* Document passage:
Doing a repair or a re-install is always the last resort (IMHO), but is often the first thing that people suggest as it's almost always guaranteed to get things working with the minimum of work by the support engineer.

I've never heard of the DHCP client getting corrupted - not saying it's not possible though.

A DHCP client is what gives the PC a dynamic IP address. On Win98 an onward, if a DHCP server is not found then it uses an Auto-IP range (169.254.x.x). Or you can set a static IP address and the DHCP client doesn't need to work.

OK, so your home machine (running XP) is connected to _what_? is it connected via wired LAN or wireless?
What is the PC supposed to get the IP address from (via DHCP) ?
I assume you just have the 1 network card in the PC?

Check that the card is set to DHCP client:
Start - Settings - Control panel - Network Connections - local Area Connection - Properties
Select "internet Protocol" and press Properties
You should have "Obtain an IP address automatically" selected.

I'm out tonight, but I'm sure others (saint etc) will be able to help out!


----------



## saint (Dec 6, 2002)

I agree with KevinST - best thing to do is check the net properties. It does sound as if a the obtain IP setting has changed. Your IP should be given through your router - also check that you still have the correct drivers installed for the network card.
EG - all my internal ips are 192.168.--.-- and can be managed thorugh the router.


----------



## 55JWB (May 7, 2002)

Cheers Chaps,

I will try and have another look tonight..

I have two machines at home both have wireless cards and point to a wireless router connected to my cable modem

The laptop simply has a mapped network drive to the C: drive of the PC

Obviously because of the problems the laptop is saying "not all network drives could be connecte to" or something like that on start up. But the laptop is working fine internet and email.

Jason


----------



## saint (Dec 6, 2002)

Ah - now - when you go into My Network Places and hit View Network Computers (LHS of Screen) what do you get? Also go to My Computer - Right Click - Properties - Computer Name - have a look there - do both machines either have same workgroup name eg: Workgroup or in Domain the same domain name?


----------



## KevinST (May 6, 2002)

It's very rare for a win98 or later machine to have 0.0.0.0 ... as said earlier, if the PC can't get an IP address it should allocate a 169.254.x.x address. also check that the DHCP server on the router is still enabled and has enough leases.


----------



## 55JWB (May 7, 2002)

SaInTT

When I hit network places nothing happens.

Both Computers have different names but have the same workgroup name.

Kev,

I've got no idea how to check the DHCP on the router or its leases??

Jason


----------



## David_A (May 7, 2002)

* List of tasks:
1 – Reproduce the DHCP troubleshooting thread word for word, beginning at "It's very rare" and ending after "has enough leases.".
2 – Pick up the DHCP troubleshooting thread at the point where it stops and write what comes next.

* Information given:
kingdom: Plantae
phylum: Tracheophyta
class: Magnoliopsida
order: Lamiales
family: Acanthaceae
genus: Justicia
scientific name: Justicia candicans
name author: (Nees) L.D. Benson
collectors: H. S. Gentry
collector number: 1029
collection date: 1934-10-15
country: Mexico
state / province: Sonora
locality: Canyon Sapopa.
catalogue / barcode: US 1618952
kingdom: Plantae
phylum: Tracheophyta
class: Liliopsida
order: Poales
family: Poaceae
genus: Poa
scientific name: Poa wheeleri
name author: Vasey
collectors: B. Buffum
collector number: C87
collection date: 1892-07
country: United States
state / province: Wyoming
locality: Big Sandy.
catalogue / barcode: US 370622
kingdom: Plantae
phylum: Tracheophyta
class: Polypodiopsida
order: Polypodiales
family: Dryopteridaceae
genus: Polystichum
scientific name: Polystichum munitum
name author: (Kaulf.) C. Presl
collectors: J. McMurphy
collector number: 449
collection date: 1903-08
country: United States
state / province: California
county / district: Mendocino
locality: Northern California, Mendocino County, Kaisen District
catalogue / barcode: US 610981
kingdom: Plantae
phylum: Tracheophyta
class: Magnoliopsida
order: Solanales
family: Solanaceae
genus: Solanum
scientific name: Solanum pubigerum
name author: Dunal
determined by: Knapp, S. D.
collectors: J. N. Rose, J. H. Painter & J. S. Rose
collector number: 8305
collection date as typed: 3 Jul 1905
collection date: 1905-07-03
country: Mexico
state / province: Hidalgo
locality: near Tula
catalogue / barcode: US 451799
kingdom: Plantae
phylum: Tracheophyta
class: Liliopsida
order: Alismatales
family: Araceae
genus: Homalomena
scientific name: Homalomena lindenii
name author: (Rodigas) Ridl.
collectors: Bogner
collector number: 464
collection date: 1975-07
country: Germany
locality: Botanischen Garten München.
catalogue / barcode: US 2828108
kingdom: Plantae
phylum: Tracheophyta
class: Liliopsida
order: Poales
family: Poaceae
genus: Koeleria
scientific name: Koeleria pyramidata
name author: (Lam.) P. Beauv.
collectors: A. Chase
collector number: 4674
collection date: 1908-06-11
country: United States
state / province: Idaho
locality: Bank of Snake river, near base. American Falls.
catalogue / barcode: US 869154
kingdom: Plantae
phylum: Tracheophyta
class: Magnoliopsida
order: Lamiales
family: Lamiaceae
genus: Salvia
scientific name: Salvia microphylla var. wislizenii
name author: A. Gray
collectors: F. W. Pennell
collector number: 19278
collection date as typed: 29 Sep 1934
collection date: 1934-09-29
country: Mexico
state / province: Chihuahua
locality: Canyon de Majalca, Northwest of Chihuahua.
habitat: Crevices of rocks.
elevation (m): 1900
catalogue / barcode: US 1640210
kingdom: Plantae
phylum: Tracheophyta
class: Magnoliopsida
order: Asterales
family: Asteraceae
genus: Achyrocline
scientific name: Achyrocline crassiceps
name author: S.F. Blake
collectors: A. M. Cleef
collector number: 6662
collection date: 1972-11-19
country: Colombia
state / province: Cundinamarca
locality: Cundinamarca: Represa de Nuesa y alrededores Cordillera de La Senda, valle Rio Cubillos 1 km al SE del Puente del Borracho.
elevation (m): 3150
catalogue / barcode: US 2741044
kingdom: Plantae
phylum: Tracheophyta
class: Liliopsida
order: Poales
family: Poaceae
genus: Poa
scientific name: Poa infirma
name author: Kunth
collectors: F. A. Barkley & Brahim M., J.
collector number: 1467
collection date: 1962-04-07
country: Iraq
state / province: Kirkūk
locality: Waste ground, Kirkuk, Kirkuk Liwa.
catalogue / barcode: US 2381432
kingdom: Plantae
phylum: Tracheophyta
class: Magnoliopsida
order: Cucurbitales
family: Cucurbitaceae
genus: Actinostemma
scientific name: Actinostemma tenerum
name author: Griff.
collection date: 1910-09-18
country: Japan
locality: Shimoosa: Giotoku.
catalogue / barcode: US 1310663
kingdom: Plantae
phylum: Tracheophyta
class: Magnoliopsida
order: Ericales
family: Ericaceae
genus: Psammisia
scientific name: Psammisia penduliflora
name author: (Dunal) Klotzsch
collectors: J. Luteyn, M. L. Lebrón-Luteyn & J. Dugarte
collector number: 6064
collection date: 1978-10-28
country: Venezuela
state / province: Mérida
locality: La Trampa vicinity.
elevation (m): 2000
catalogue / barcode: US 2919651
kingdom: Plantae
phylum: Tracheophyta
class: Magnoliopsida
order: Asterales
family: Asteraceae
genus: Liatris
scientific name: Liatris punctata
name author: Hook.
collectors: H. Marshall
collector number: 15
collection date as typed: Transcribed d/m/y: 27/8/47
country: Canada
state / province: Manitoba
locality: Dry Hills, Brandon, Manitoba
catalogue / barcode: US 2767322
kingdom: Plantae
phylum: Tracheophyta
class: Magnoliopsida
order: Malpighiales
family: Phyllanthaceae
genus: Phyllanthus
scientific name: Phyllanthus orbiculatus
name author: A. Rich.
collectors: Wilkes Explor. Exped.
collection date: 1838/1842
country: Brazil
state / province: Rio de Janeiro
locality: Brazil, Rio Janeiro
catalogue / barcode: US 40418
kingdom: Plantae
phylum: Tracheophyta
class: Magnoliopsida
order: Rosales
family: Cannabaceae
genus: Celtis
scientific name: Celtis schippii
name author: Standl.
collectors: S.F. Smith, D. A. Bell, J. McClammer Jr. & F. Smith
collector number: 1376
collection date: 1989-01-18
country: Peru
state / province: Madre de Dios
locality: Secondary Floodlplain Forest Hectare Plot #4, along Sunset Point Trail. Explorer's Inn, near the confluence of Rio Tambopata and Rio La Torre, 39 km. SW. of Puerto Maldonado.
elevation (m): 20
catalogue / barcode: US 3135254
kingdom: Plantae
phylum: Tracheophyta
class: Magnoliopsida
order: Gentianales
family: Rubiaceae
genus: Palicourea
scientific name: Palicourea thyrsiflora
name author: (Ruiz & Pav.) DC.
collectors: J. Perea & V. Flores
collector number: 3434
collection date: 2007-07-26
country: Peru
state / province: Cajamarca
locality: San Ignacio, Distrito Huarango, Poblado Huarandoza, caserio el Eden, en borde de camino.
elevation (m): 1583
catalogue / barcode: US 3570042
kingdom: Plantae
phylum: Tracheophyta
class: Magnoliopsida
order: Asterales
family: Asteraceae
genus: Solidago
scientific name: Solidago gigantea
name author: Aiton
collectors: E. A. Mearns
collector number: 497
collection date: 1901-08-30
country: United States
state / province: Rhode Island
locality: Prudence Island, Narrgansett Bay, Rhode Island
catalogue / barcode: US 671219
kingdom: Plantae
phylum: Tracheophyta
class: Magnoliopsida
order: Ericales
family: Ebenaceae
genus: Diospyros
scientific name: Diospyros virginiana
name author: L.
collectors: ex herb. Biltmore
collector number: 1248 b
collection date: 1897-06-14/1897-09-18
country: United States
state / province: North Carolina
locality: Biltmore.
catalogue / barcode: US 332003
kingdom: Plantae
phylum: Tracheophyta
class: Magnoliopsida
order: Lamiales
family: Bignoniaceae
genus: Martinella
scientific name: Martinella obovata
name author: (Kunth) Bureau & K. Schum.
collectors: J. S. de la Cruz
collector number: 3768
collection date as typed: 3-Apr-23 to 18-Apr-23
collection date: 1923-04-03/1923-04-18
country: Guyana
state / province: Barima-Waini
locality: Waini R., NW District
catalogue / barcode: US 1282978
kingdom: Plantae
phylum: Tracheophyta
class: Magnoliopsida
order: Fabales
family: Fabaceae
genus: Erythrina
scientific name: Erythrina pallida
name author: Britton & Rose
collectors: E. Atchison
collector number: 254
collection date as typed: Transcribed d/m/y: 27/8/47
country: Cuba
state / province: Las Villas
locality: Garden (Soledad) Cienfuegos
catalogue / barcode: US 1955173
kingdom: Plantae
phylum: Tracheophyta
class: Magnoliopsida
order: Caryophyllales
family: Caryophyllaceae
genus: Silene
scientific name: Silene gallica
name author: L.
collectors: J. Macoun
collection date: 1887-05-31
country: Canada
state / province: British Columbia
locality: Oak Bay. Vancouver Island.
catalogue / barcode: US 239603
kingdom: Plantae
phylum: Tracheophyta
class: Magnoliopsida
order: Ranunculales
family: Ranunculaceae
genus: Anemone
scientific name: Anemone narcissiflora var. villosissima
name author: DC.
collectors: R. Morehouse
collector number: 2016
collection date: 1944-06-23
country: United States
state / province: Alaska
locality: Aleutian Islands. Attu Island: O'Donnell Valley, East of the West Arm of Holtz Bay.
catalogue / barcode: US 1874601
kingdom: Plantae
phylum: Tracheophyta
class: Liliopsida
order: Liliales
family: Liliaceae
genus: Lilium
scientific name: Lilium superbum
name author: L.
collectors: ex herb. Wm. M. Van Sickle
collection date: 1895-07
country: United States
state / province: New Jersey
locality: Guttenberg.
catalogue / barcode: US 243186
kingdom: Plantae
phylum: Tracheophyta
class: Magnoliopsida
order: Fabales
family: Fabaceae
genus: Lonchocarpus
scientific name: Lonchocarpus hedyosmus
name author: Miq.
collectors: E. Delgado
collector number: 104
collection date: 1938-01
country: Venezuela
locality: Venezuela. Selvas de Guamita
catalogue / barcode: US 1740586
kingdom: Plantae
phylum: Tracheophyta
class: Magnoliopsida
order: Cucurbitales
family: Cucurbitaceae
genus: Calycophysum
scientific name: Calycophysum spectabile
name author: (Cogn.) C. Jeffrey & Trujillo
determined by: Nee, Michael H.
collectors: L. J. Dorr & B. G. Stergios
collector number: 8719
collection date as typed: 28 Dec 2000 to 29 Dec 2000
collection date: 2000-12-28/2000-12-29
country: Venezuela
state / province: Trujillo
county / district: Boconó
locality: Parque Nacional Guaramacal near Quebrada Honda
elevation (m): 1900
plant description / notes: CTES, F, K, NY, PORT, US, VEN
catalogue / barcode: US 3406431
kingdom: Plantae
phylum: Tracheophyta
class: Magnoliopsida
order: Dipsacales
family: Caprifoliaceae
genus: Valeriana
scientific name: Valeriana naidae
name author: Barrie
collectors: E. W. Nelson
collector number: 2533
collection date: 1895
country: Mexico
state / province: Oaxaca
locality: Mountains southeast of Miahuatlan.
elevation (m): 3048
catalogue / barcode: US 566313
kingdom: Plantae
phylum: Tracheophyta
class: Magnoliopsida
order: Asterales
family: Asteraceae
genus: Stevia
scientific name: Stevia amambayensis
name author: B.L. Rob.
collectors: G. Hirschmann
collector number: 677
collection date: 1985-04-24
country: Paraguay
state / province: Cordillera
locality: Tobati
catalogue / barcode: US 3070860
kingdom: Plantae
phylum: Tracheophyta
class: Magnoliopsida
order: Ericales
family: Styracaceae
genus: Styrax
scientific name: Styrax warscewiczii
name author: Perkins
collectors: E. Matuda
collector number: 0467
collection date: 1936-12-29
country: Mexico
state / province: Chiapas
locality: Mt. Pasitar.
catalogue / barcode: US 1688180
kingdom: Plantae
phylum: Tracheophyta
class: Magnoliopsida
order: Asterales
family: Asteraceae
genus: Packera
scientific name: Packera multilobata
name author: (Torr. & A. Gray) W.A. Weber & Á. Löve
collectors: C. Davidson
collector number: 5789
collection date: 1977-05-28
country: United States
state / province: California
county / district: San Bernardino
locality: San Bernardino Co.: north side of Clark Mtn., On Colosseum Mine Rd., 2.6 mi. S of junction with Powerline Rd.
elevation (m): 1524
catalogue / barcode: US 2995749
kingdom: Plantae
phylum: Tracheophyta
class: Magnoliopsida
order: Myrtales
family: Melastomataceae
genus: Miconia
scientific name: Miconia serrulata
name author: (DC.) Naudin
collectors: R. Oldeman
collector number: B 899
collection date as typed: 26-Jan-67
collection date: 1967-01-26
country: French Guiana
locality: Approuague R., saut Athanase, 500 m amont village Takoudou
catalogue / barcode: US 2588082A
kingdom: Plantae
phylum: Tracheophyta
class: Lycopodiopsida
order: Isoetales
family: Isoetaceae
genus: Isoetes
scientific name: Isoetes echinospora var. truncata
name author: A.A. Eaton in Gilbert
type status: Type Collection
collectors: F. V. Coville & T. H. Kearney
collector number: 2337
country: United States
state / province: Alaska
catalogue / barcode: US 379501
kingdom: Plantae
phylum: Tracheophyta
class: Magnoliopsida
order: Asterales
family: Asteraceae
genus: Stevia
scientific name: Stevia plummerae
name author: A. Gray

* Task answers:
1 –
It's very rare for a win98 or later machine to have 0.0.0.0 ... as said earlier, if the PC can't get an IP address it should allocate a 169.254.x.x address. also check that the DHCP server on the router is still enabled and has enough leases.

2 –
go to a command prompt and type ipconfig /all

This will give us some info on what is set to what. If you type ipconfig /all >C:\filename.txt it will output to a file which you can copy and paste out of easily.

Saint/Kev how about uninstalling the adaptor rebooting and letting windows find it and reinstall it again?

Thoughts?

Dave


----------



## 55JWB (May 7, 2002)

Just ran ipconfig /all and this is what it says....

Windows IP Configeration

Host Name.............: MainPC
Primary Dns suffix....: 
Node Type............ : Hybrid
IP Routing Enabled..: No
Wins Prixy Enables...: No

Ethernet Adapter Wireless Network Connection 2:

Connection-specific DNS Suffix...:
Description....................: Actiontec PCI 802.11b 
Physical address.............: 00-20-E0-91-04-09
Dhcp enabled................: Yes
Auto Configeration Enabled...: Yes
IP Address....................: 0.0.0.0
Subnet Mask.................: 0.0.0.0
Default Gateway............:
DHCP Server................. : 192.168.0.1
DNS Servers..................: 194.168.8.100
38.8.82.2

Any of this make sense to anyone ???

Thanks chaps

Jason


----------



## David_A (May 7, 2002)

OK

Try ipconfig /release

then

ipconfig /renew

see if this gives an IP address or says cannot find ...

then do the same ipconfig /all that you did before and show us the results. Unless the release and renew seem to do funny things


----------



## David_A (May 7, 2002)

And if you can do the same on the laptop when it is working on your home network as well.

Dave


----------



## 55JWB (May 7, 2002)

David,

Just did the release and renew and it said after release " already released"

after renew

An error occured while renewing interface with Wireless Network Connection 2 : the system cannot find the file specified.

??? ???


----------



## David_A (May 7, 2002)

Ah its all fcuked!

I reckon you will need to uninstall the wireless adaptor and then reinstall it or

you could try uninstalling the tcp/ip protocol and reinstalling that

but it may be worth waiting for Mr St to advise if your not overly confident with the techy stuff and I don't want to make things worse! If your feeling lucky we can try and uninstall and install though!

Dave


----------



## David_A (May 7, 2002)

Interestingly - wireless connection 2 - note the 2 either you have 2 wireless cards or you have uninstalled and installed the card before.

Dave


----------



## 55JWB (May 7, 2002)

Used to be set as peer to peer with cable modem connected to the mainpc. I now have a router and reset up the network hence the '2' (god job I did or I would not be having this conversation) 

Jason


----------



## 55JWB (May 7, 2002)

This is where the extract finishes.